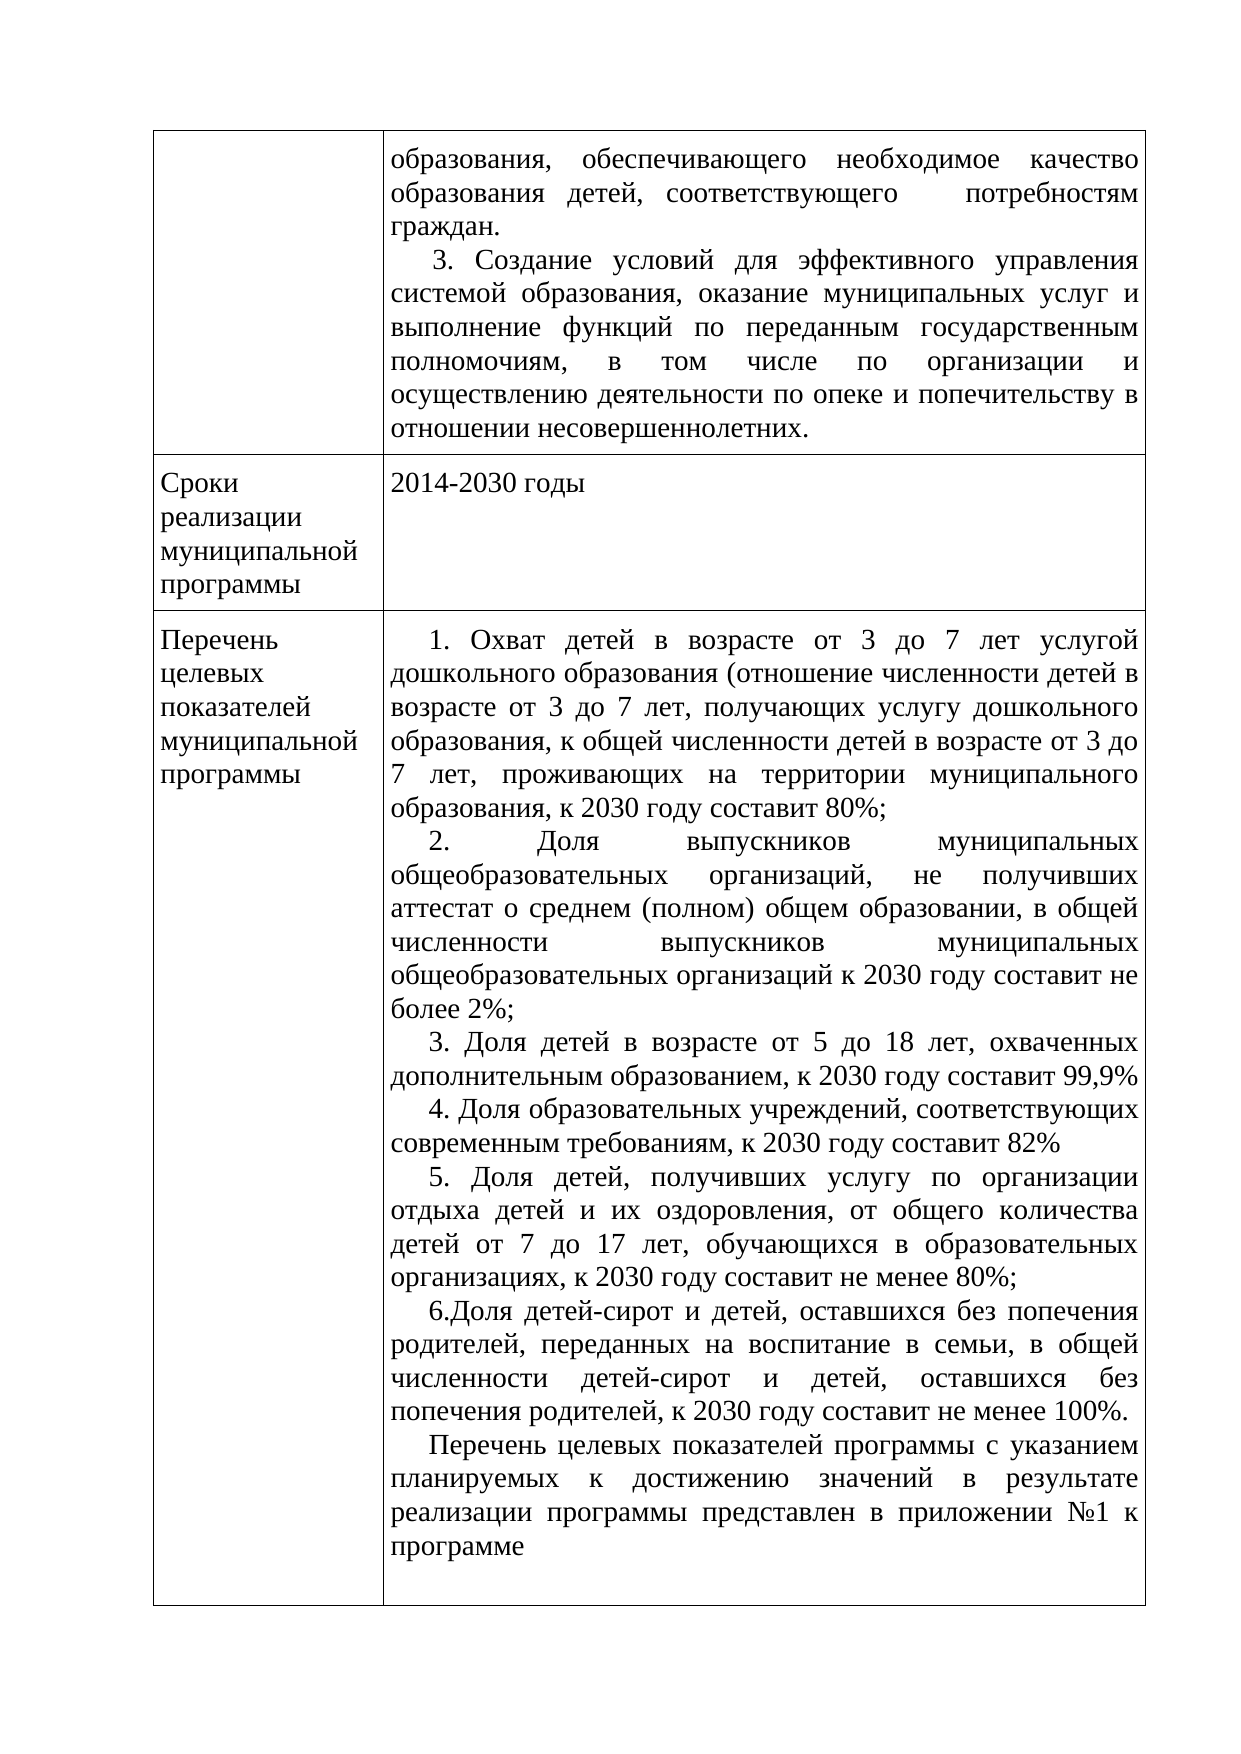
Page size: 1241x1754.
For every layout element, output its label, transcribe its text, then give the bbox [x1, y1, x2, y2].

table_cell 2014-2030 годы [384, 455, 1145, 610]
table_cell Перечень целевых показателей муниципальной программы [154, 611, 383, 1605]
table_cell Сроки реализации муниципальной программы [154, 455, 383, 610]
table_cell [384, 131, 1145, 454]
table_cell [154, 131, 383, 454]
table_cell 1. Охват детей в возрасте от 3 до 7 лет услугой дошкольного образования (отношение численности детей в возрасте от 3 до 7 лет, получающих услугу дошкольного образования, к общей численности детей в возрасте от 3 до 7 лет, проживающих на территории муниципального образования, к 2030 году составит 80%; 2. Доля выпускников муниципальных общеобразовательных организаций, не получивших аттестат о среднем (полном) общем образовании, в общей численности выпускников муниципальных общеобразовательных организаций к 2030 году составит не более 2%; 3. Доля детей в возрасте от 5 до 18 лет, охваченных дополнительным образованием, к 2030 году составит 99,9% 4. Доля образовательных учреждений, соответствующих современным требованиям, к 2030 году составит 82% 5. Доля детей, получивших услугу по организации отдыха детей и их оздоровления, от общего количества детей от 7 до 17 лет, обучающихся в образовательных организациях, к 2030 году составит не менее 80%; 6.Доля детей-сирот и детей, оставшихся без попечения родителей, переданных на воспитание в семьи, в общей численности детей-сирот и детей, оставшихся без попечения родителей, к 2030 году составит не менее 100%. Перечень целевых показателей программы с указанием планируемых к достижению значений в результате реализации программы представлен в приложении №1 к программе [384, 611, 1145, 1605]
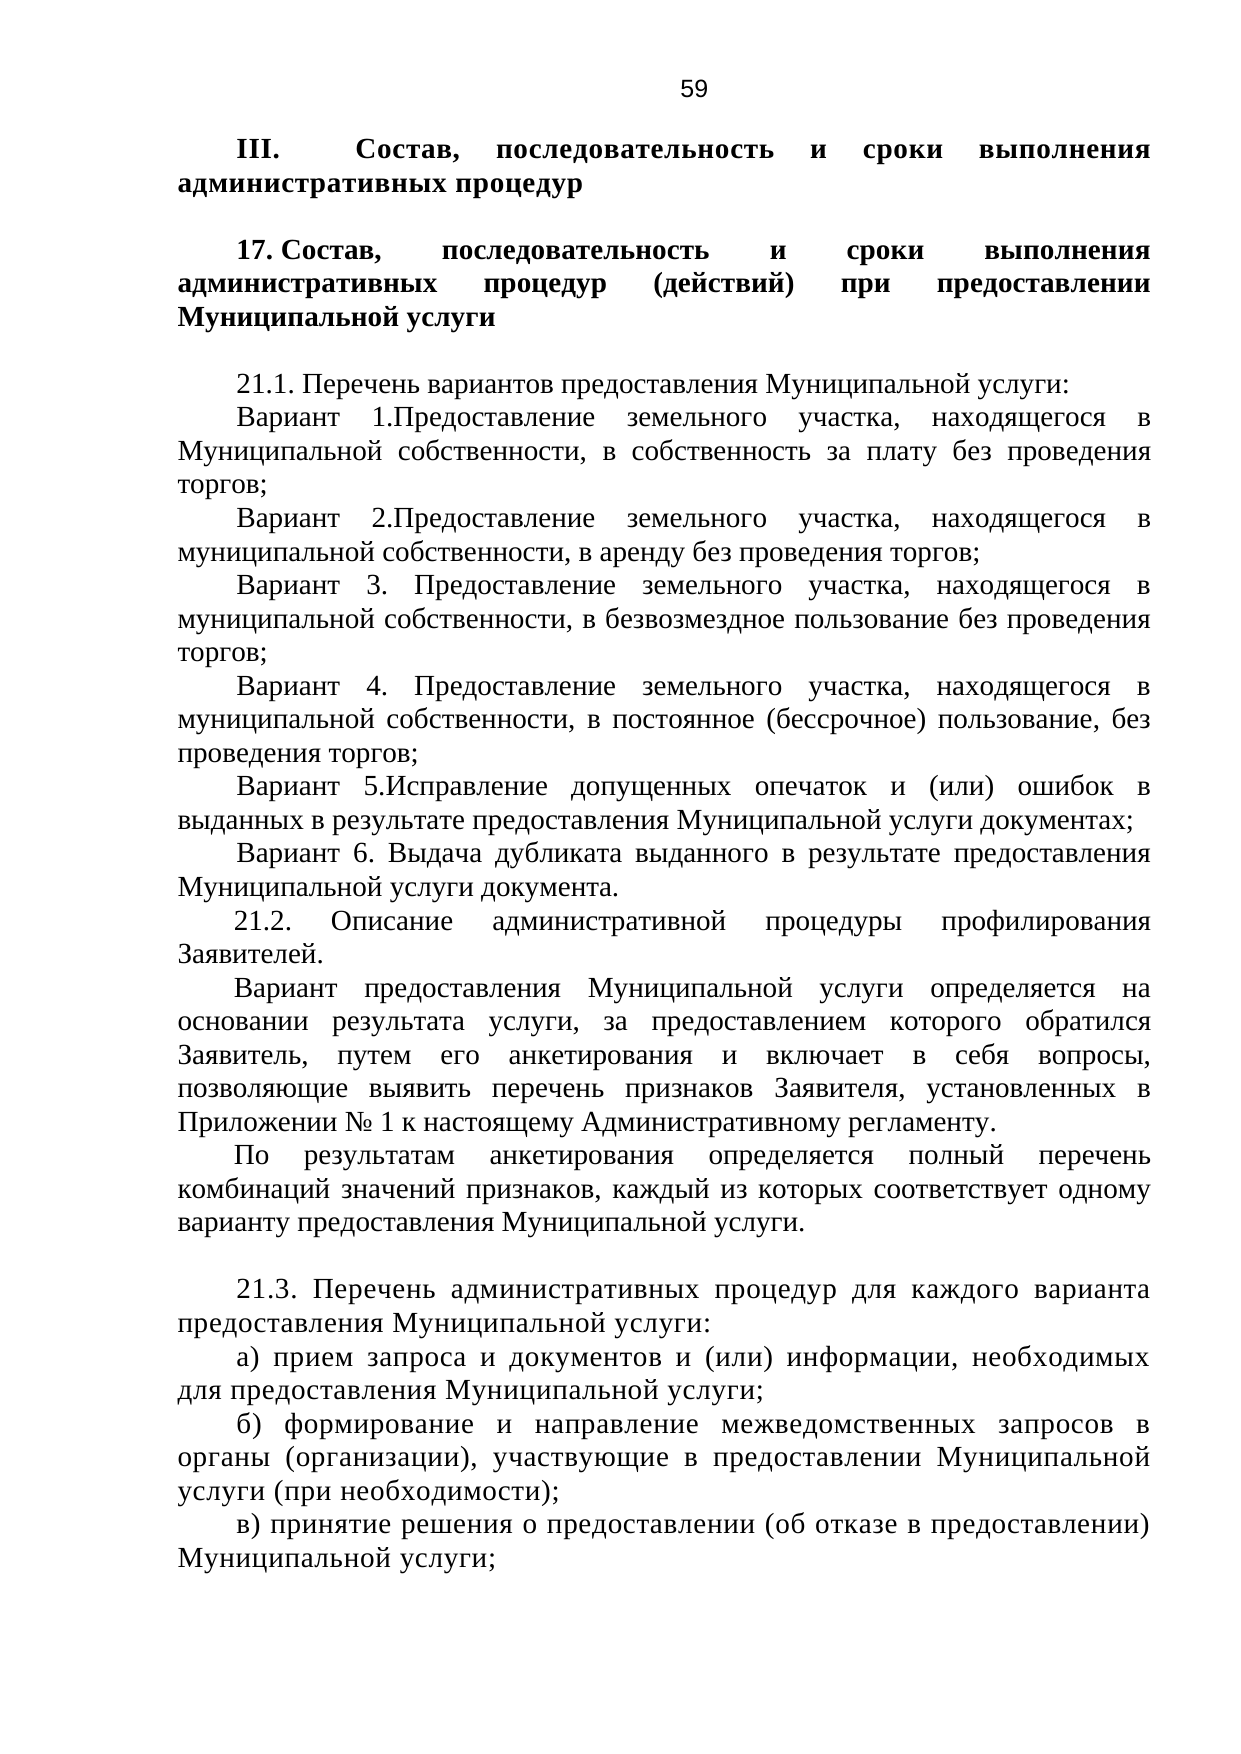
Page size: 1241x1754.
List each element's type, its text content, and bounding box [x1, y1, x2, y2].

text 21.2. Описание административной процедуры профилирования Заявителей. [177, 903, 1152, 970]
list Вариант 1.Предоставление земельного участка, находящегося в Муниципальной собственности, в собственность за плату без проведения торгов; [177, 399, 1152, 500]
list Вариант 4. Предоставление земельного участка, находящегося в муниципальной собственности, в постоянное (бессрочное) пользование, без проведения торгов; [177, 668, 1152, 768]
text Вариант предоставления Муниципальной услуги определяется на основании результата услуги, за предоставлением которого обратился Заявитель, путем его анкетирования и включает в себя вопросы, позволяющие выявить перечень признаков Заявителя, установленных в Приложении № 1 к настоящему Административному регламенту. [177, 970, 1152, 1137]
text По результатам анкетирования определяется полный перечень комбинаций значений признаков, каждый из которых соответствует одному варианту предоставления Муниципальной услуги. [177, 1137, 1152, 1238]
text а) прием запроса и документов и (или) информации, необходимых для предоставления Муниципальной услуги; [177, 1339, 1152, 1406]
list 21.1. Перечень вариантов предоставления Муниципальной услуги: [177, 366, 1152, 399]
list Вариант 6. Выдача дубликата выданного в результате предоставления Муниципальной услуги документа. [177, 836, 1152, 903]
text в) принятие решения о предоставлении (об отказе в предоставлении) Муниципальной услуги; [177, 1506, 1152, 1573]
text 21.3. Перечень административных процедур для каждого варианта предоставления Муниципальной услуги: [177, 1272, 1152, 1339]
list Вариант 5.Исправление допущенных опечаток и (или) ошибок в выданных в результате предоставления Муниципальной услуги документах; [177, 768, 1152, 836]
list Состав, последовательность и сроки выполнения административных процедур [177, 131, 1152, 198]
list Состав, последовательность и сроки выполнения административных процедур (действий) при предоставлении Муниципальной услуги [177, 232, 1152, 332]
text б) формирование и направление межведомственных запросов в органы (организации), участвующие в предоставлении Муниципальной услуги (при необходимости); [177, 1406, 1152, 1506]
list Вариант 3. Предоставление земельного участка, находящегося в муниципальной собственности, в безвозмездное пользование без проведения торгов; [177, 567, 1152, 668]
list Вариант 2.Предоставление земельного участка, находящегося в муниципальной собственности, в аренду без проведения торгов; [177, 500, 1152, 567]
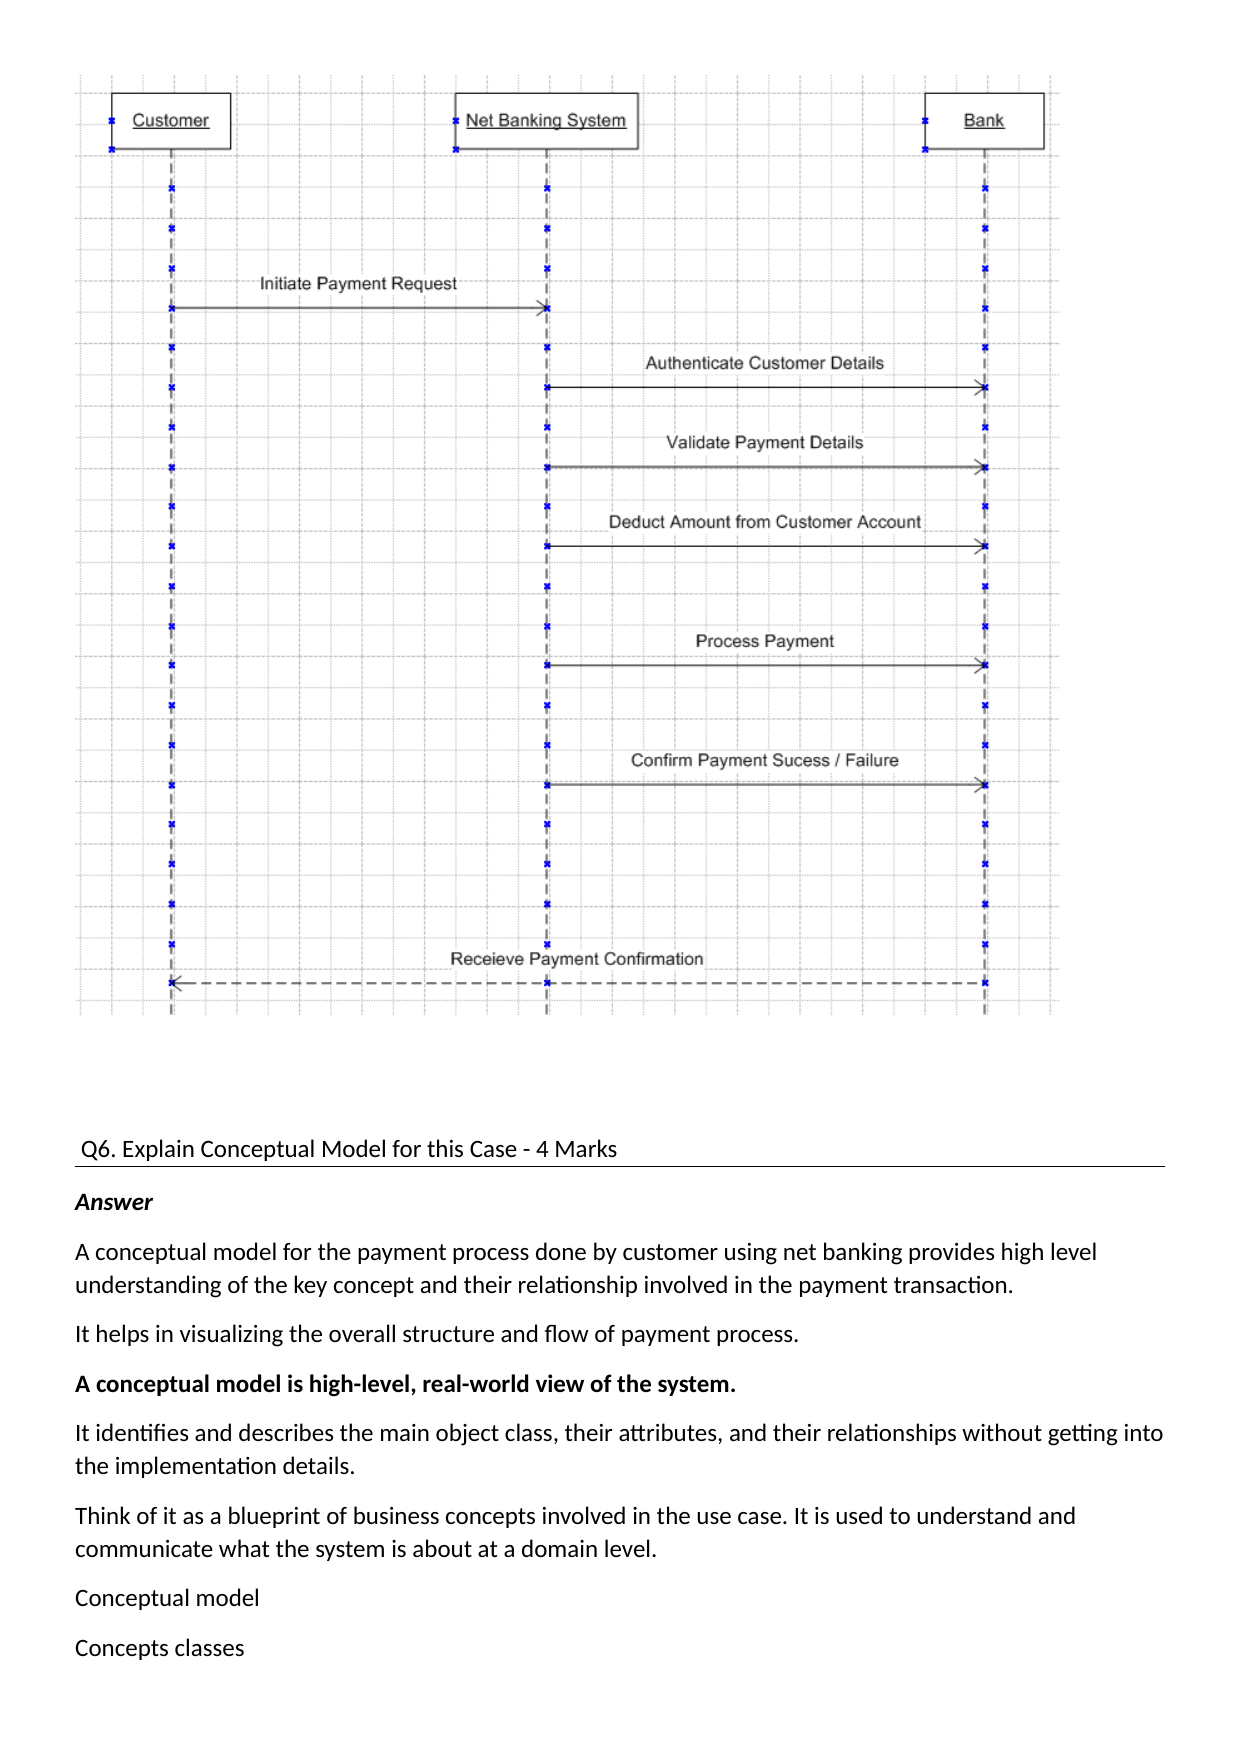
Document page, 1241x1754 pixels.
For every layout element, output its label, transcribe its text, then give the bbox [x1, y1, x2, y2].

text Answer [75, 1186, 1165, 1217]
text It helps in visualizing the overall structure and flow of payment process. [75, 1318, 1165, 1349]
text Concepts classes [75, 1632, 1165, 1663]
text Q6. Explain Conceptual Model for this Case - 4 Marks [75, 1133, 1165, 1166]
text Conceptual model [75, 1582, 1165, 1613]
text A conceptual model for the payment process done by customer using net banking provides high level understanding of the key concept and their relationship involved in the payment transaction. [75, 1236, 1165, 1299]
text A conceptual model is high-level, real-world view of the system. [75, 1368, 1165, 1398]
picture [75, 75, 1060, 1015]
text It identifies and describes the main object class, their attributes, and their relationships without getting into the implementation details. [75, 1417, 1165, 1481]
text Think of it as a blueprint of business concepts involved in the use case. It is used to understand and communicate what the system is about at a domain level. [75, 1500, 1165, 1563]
----
§ ASSIGNED TASK
The listing above is to be set down word for word, without its images.

§ SOLUTION BELOW
Page size: 1241x1754.
For every layout element, output its label, transcribe its text, then give the bbox [x1, y1, x2, y2].

table_cell 2014-2030 годы [384, 455, 1145, 610]
table_cell Перечень целевых показателей муниципальной программы [154, 611, 383, 1605]
table_cell Сроки реализации муниципальной программы [154, 455, 383, 610]
table_cell [384, 131, 1145, 454]
table_cell [154, 131, 383, 454]
table_cell 1. Охват детей в возрасте от 3 до 7 лет услугой дошкольного образования (отношение численности детей в возрасте от 3 до 7 лет, получающих услугу дошкольного образования, к общей численности детей в возрасте от 3 до 7 лет, проживающих на территории муниципального образования, к 2030 году составит 80%; 2. Доля выпускников муниципальных общеобразовательных организаций, не получивших аттестат о среднем (полном) общем образовании, в общей численности выпускников муниципальных общеобразовательных организаций к 2030 году составит не более 2%; 3. Доля детей в возрасте от 5 до 18 лет, охваченных дополнительным образованием, к 2030 году составит 99,9% 4. Доля образовательных учреждений, соответствующих современным требованиям, к 2030 году составит 82% 5. Доля детей, получивших услугу по организации отдыха детей и их оздоровления, от общего количества детей от 7 до 17 лет, обучающихся в образовательных организациях, к 2030 году составит не менее 80%; 6.Доля детей-сирот и детей, оставшихся без попечения родителей, переданных на воспитание в семьи, в общей численности детей-сирот и детей, оставшихся без попечения родителей, к 2030 году составит не менее 100%. Перечень целевых показателей программы с указанием планируемых к достижению значений в результате реализации программы представлен в приложении №1 к программе [384, 611, 1145, 1605]
Page size: 1241x1754.
List each element's type, its text content, and bounding box [x1, y1, x2, y2].

text 21.2. Описание административной процедуры профилирования Заявителей. [177, 903, 1152, 970]
list Вариант 1.Предоставление земельного участка, находящегося в Муниципальной собственности, в собственность за плату без проведения торгов; [177, 399, 1152, 500]
list Вариант 4. Предоставление земельного участка, находящегося в муниципальной собственности, в постоянное (бессрочное) пользование, без проведения торгов; [177, 668, 1152, 768]
text Вариант предоставления Муниципальной услуги определяется на основании результата услуги, за предоставлением которого обратился Заявитель, путем его анкетирования и включает в себя вопросы, позволяющие выявить перечень признаков Заявителя, установленных в Приложении № 1 к настоящему Административному регламенту. [177, 970, 1152, 1137]
text По результатам анкетирования определяется полный перечень комбинаций значений признаков, каждый из которых соответствует одному варианту предоставления Муниципальной услуги. [177, 1137, 1152, 1238]
text а) прием запроса и документов и (или) информации, необходимых для предоставления Муниципальной услуги; [177, 1339, 1152, 1406]
list 21.1. Перечень вариантов предоставления Муниципальной услуги: [177, 366, 1152, 399]
list Вариант 6. Выдача дубликата выданного в результате предоставления Муниципальной услуги документа. [177, 836, 1152, 903]
text в) принятие решения о предоставлении (об отказе в предоставлении) Муниципальной услуги; [177, 1506, 1152, 1573]
text 21.3. Перечень административных процедур для каждого варианта предоставления Муниципальной услуги: [177, 1272, 1152, 1339]
list Вариант 5.Исправление допущенных опечаток и (или) ошибок в выданных в результате предоставления Муниципальной услуги документах; [177, 768, 1152, 836]
list Состав, последовательность и сроки выполнения административных процедур [177, 131, 1152, 198]
list Состав, последовательность и сроки выполнения административных процедур (действий) при предоставлении Муниципальной услуги [177, 232, 1152, 332]
text б) формирование и направление межведомственных запросов в органы (организации), участвующие в предоставлении Муниципальной услуги (при необходимости); [177, 1406, 1152, 1506]
list Вариант 3. Предоставление земельного участка, находящегося в муниципальной собственности, в безвозмездное пользование без проведения торгов; [177, 567, 1152, 668]
list Вариант 2.Предоставление земельного участка, находящегося в муниципальной собственности, в аренду без проведения торгов; [177, 500, 1152, 567]
Document page, 1241x1754 pixels.
For every layout element, output its label, transcribe its text, then give the bbox [x1, y1, x2, y2].

text Answer [75, 1186, 1165, 1217]
text It helps in visualizing the overall structure and flow of payment process. [75, 1318, 1165, 1349]
text Concepts classes [75, 1632, 1165, 1663]
text Q6. Explain Conceptual Model for this Case - 4 Marks [75, 1133, 1165, 1166]
text Conceptual model [75, 1582, 1165, 1613]
text A conceptual model for the payment process done by customer using net banking provides high level understanding of the key concept and their relationship involved in the payment transaction. [75, 1236, 1165, 1299]
text A conceptual model is high-level, real-world view of the system. [75, 1368, 1165, 1398]
picture [75, 75, 1060, 1015]
text It identifies and describes the main object class, their attributes, and their relationships without getting into the implementation details. [75, 1417, 1165, 1481]
text Think of it as a blueprint of business concepts involved in the use case. It is used to understand and communicate what the system is about at a domain level. [75, 1500, 1165, 1563]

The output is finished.